[[ Records for the exercise open ]]

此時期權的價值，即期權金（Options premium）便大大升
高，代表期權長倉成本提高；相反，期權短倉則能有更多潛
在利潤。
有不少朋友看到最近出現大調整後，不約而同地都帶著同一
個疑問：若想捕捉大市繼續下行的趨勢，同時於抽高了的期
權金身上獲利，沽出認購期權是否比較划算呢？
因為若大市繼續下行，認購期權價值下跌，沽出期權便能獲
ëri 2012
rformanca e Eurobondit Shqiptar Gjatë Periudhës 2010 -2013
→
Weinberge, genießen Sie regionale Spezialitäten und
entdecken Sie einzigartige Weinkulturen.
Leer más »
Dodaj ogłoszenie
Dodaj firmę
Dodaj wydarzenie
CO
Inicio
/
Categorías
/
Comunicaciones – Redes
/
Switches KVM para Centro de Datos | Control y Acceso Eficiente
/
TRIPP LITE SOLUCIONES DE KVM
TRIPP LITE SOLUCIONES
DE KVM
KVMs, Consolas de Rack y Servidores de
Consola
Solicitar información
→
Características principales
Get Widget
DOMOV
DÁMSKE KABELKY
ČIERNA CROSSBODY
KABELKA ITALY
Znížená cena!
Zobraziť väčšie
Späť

[[ Records for the exercise closed ]]
[[ Records for the exercise open ]]

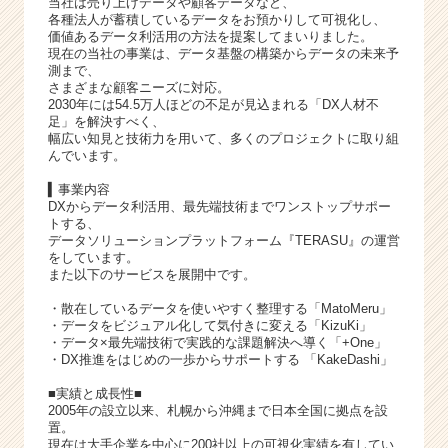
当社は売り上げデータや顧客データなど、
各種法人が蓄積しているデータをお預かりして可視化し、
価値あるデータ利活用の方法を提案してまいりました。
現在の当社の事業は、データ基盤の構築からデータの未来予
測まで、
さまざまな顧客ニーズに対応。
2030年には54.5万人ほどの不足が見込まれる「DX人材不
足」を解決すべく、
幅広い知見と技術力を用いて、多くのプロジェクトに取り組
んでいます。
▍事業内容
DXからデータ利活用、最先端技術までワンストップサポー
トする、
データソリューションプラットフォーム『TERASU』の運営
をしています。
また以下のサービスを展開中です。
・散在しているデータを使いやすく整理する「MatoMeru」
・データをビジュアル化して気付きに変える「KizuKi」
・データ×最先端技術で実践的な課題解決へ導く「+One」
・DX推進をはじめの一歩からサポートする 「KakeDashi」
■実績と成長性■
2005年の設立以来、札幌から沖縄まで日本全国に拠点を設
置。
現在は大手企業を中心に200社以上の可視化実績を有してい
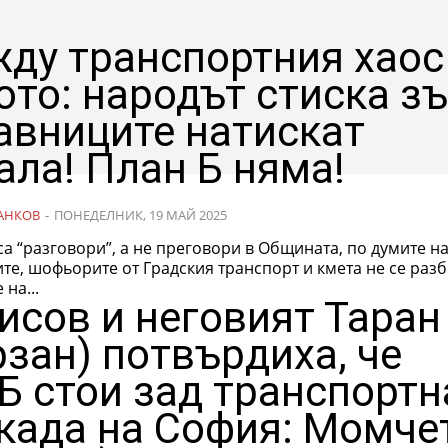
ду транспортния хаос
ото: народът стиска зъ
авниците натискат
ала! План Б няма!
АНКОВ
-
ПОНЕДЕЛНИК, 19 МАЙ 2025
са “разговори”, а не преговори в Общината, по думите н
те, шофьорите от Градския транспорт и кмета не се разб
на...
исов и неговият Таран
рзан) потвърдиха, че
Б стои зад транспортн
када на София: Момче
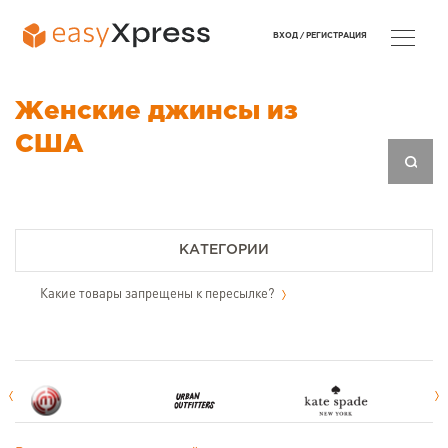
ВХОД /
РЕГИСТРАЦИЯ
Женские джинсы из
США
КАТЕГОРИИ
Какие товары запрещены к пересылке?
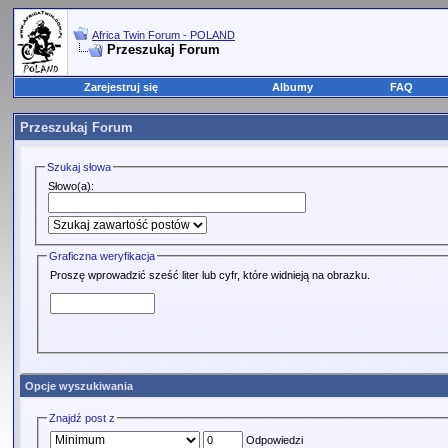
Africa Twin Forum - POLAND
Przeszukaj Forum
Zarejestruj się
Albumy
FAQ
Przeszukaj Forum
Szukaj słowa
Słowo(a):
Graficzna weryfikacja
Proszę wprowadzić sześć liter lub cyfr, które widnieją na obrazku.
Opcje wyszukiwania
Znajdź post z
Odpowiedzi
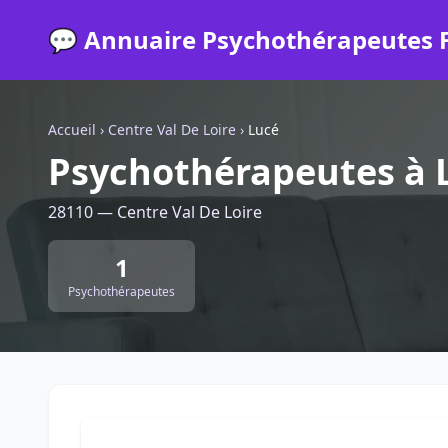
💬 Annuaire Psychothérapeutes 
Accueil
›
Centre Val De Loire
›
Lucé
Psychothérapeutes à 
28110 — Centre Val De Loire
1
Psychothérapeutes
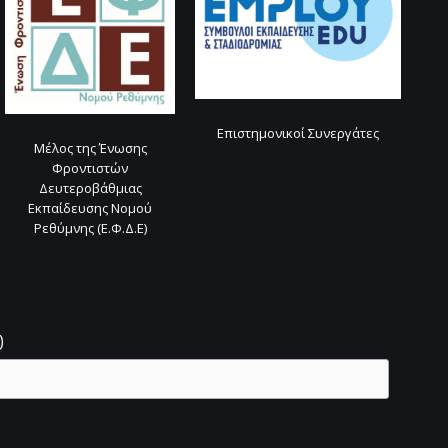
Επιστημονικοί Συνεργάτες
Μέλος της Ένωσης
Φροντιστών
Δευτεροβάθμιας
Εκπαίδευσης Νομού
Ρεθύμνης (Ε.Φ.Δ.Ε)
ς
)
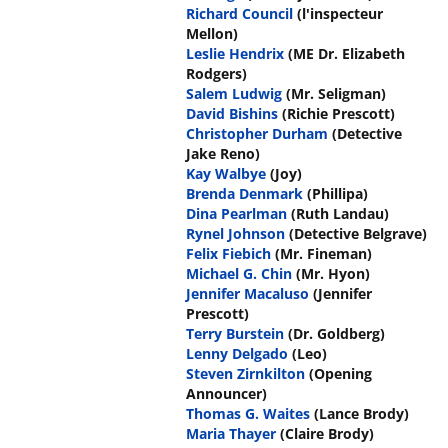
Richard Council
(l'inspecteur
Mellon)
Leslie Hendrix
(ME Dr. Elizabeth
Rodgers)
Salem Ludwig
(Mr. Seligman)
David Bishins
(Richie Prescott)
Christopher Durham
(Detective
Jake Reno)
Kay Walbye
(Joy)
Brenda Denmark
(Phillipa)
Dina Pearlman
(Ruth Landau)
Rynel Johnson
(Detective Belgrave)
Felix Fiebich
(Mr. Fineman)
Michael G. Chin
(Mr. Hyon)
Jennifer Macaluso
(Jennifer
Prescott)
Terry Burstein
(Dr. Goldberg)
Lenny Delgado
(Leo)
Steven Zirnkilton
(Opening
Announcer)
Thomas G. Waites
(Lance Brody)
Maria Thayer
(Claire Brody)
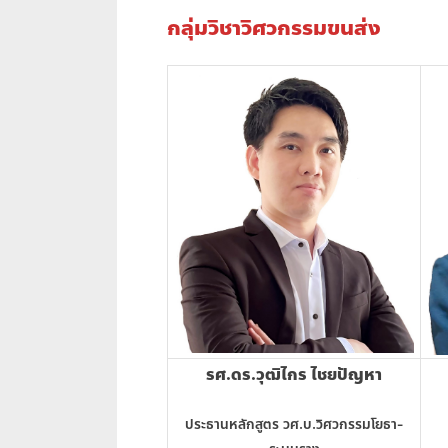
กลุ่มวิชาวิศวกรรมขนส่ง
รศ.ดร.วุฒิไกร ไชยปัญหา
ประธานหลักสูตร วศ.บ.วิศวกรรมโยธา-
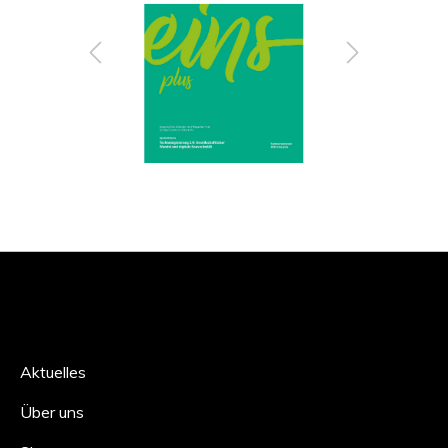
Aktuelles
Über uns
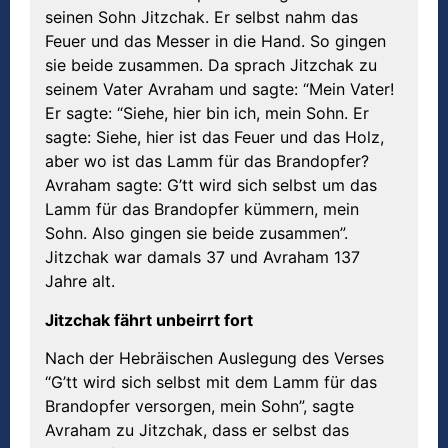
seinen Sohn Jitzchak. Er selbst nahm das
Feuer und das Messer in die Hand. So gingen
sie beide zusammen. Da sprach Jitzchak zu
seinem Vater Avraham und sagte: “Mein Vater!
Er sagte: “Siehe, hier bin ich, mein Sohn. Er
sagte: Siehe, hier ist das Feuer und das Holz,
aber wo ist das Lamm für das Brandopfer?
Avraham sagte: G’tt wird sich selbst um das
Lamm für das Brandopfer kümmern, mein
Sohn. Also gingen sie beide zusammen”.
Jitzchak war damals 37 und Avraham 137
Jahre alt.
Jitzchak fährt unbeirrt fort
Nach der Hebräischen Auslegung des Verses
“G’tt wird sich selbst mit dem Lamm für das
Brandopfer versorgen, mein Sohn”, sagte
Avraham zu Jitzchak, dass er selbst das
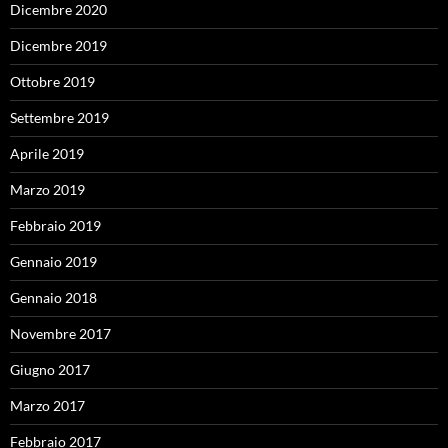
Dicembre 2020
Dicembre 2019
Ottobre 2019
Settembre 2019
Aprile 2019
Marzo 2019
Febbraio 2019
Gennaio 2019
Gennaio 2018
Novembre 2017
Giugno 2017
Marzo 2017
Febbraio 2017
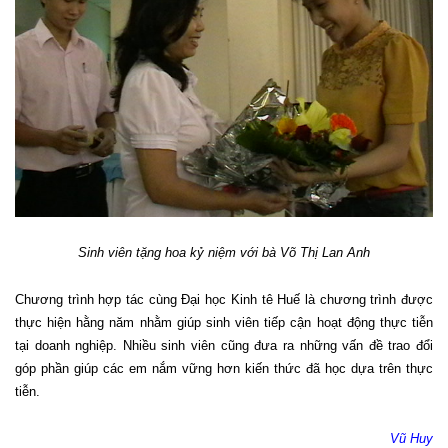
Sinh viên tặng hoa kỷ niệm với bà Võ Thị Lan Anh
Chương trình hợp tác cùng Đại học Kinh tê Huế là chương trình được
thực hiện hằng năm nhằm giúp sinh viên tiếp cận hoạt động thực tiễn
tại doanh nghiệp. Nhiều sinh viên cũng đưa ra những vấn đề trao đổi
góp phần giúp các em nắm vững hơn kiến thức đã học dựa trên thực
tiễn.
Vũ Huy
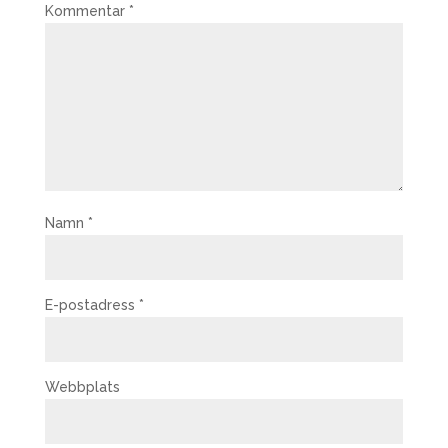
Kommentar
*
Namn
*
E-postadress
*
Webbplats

[[ Records for the exercise closed ]]

What is expected:
Duplicate the rows from the one containing "此時期權的價值，即期權金（Options premium）便大大升" up to and including the one containing "Weinberge, genießen Sie".

Task answer:
此時期權的價值，即期權金（Options premium）便大大升
高，代表期權長倉成本提高；相反，期權短倉則能有更多潛
在利潤。
有不少朋友看到最近出現大調整後，不約而同地都帶著同一
個疑問：若想捕捉大市繼續下行的趨勢，同時於抽高了的期
權金身上獲利，沽出認購期權是否比較划算呢？
因為若大市繼續下行，認購期權價值下跌，沽出期權便能獲
ëri 2012
rformanca e Eurobondit Shqiptar Gjatë Periudhës 2010 -2013
→
Weinberge, genießen Sie regionale Spezialitäten und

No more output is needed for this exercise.